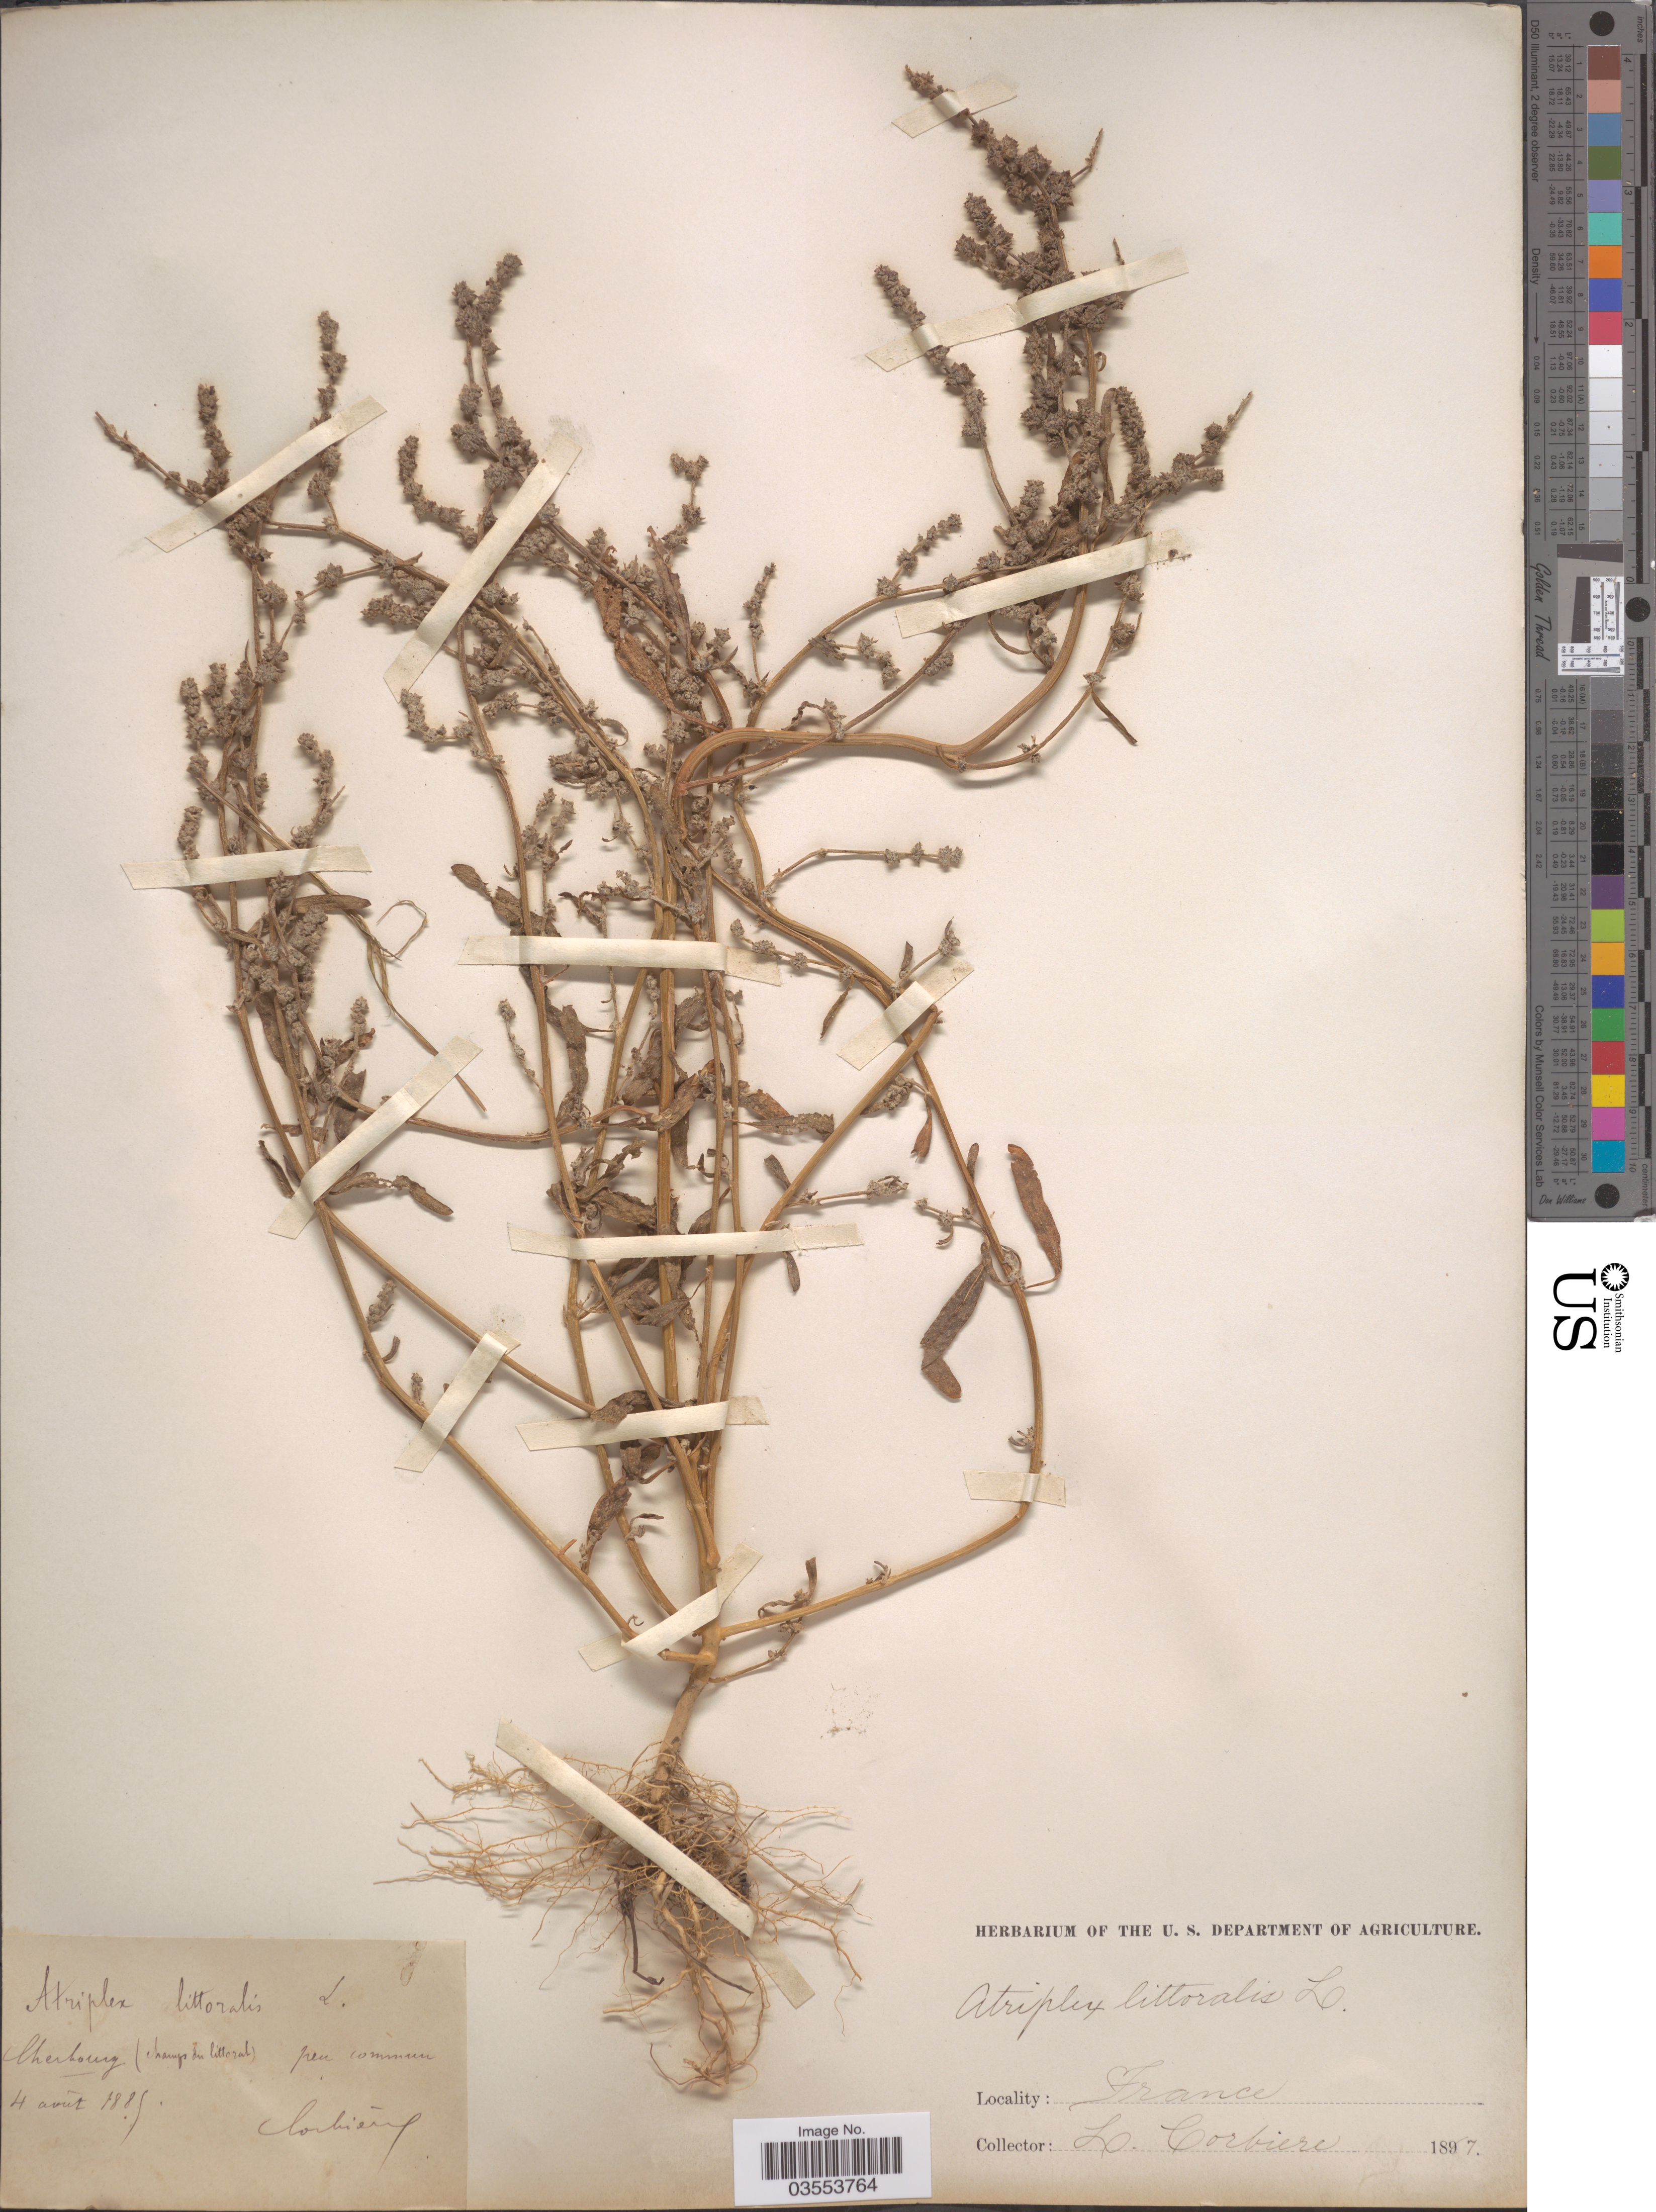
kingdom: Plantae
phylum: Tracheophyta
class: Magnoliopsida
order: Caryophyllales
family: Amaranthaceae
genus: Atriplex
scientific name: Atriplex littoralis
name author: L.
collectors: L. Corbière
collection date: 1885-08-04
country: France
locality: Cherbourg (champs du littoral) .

☆ ☆ ☆ ☆

◆ PROBLEM TO WORK ON: Please put the lines of the items above into a JSON list of strings, one string per line, with blank lines and the pictures left out.

◆ OUTPUT OF THE TASK:
[
  "kingdom: Plantae",
  "phylum: Tracheophyta",
  "class: Magnoliopsida",
  "order: Caryophyllales",
  "family: Amaranthaceae",
  "genus: Atriplex",
  "scientific name: Atriplex littoralis",
  "name author: L.",
  "collectors: L. Corbière",
  "collection date: 1885-08-04",
  "country: France",
  "locality: Cherbourg (champs du littoral) ."
]